When will we discontinue our insertion of race into every American political conflict or into every American social injustice?
On the surface, Pepperdine is a welcoming and appreciative community. Promoted in the charismatic catalogues we browse before applying and some personal encounters with fellow Waves, Pepperdine generally demonstrates sincere interest in its students.
According to “The Grayde: Am I Worthless?” poll, “grayding” Pepperdine students on student interactions, seven of the 15 people who voted acknowledge students as “Welcoming and appreciative,” while another seven viewed students’ interactions as “Acknowledging yet misunderstanding,” as of yesterday. If that’s the case, why must we persist the talk about race? When will we stop talking about race?
In spite of the “welcoming and appreciative” world some students are privileged to experience, these neither permit nor justify certain actions.
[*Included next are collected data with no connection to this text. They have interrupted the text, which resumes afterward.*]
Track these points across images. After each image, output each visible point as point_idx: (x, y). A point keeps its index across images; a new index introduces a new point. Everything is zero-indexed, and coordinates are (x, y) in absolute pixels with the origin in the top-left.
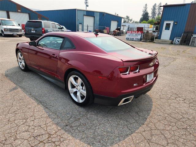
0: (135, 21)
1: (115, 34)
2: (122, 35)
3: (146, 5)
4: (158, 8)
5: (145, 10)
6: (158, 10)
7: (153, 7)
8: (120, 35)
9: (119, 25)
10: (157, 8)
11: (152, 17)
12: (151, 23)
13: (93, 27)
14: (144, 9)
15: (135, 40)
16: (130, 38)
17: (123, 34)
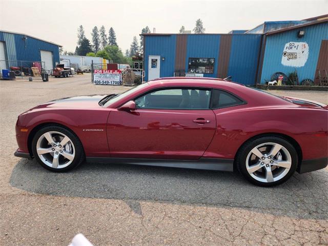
0: (68, 52)
1: (57, 74)
2: (70, 76)
3: (81, 27)
4: (101, 34)
5: (82, 36)
6: (102, 37)
7: (94, 31)
8: (67, 77)
9: (56, 58)
10: (99, 33)
11: (95, 47)
12: (102, 55)
13: (4, 62)
14: (80, 34)
15: (110, 84)
16: (101, 81)
17: (71, 74)
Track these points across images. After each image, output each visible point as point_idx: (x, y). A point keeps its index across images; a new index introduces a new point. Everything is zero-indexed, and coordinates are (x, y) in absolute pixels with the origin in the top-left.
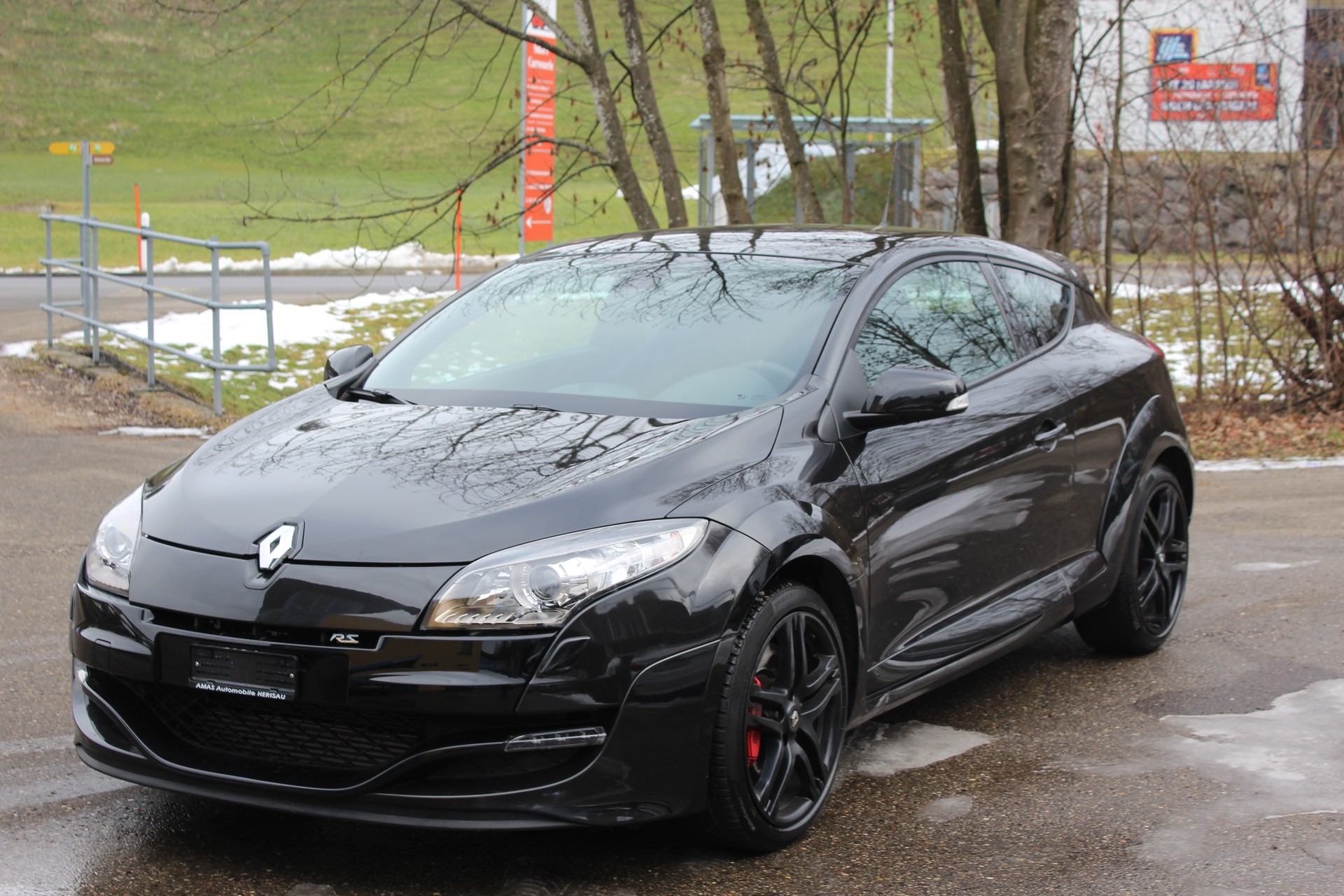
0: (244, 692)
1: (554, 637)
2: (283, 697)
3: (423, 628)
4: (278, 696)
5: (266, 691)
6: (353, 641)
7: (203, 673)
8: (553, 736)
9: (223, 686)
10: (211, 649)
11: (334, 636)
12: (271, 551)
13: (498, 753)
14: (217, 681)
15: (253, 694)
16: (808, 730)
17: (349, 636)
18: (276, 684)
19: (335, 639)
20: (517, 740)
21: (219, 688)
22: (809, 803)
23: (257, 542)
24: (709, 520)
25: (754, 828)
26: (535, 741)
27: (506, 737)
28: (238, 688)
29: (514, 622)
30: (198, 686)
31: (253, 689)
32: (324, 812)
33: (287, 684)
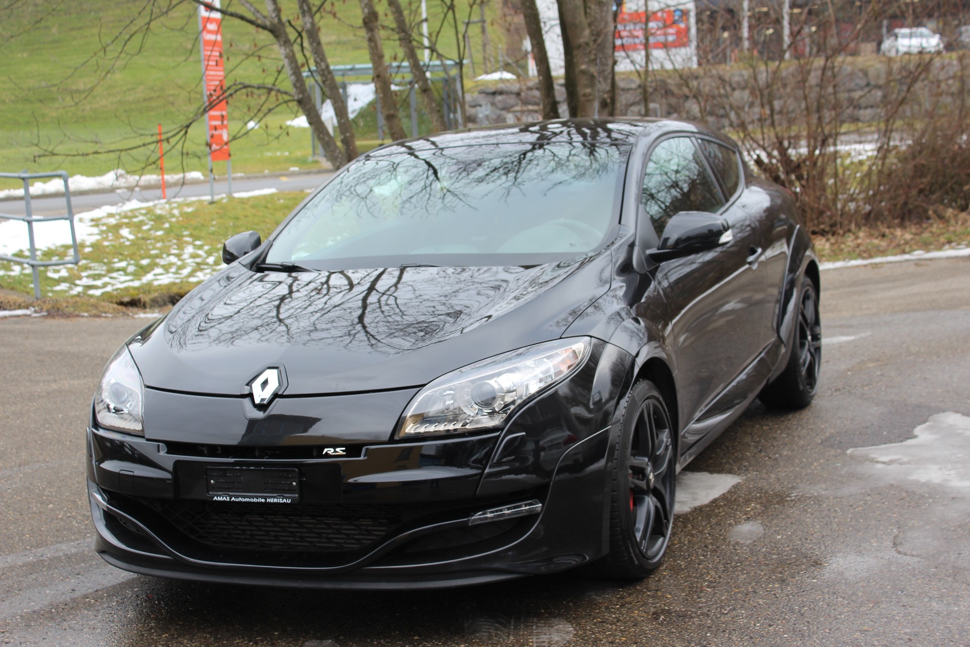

I’ve observed or had friends report the occasional use of the “N” word by particular communities when there are “no blacks around” or certain communities hurling the “N” word at individuals in the black community.
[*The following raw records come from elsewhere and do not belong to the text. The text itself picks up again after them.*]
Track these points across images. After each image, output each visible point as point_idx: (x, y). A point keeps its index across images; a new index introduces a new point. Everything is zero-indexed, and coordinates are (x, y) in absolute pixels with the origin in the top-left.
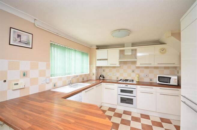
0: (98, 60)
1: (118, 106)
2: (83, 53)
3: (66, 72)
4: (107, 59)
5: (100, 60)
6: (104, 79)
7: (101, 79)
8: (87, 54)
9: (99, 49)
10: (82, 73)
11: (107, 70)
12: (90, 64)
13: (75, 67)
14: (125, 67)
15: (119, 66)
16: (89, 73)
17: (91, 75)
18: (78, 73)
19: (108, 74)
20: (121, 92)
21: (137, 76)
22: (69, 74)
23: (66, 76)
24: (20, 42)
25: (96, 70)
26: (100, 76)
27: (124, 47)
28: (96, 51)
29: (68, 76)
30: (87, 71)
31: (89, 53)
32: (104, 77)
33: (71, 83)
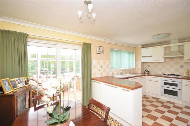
0: (143, 57)
1: (162, 96)
2: (130, 53)
3: (119, 67)
4: (151, 56)
5: (145, 57)
6: (149, 73)
7: (146, 73)
8: (133, 53)
9: (143, 47)
10: (130, 67)
11: (152, 66)
12: (136, 61)
13: (124, 63)
14: (172, 62)
15: (164, 62)
16: (135, 68)
17: (137, 69)
18: (127, 67)
19: (153, 69)
20: (165, 84)
21: (186, 71)
22: (120, 68)
23: (119, 69)
24: (100, 52)
25: (142, 65)
26: (145, 71)
27: (170, 44)
28: (141, 50)
29: (120, 69)
30: (133, 66)
31: (135, 52)
32: (148, 72)
33: (122, 74)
Therefore, we will not stop talking about race until we eliminate prominent micro-aggressions and racial insensitivities that offend minorities.
Racial insensitivities and offenses are real. Daily, we can be deceived by Pepperdine’s beautifully embracive culture to the point that we fail to recognize the micro-aggressions certain communities commit, such as walking off of the sidewalks as I’m walking toward you in fear that I may harm you or assuming a penchant for Roscoe’s because of the complexion of my skin.
How would it make you feel if you were followed in the Caf under the suspicion that you may steal one of the many expensively priced items that you are fully capable of paying for? These encounters shape my perspective, shape my experience and shape my reality.
Perspectives on whether race is significant in daily discussions or political discussions differ from community to community. In regards to race, Assistant Professor of Sociology Dan Morrison cites research from Pew Research Center for the People & the Press.
The research says 80 percent of black, but only 37 percent of white respondents say the Brown case raises important issues about race. Granted race is a seemingly prevalent topic among many communities and if we continue to talk about race, it should be constructive.
Such perspectives only rationalize recent racial advancements — social mobility of the black community, Hispanic government officials or minority prominence in entertainment. However, those same perspectives fail to incorporate the interracial offenses or racial insensitivities that rest in the hearts of some Americans. With the existence of such perspectives, when will we stop talking about race?
We will stop talking about race when we authentically embrace the cultures, experiences and realities of those races discussed.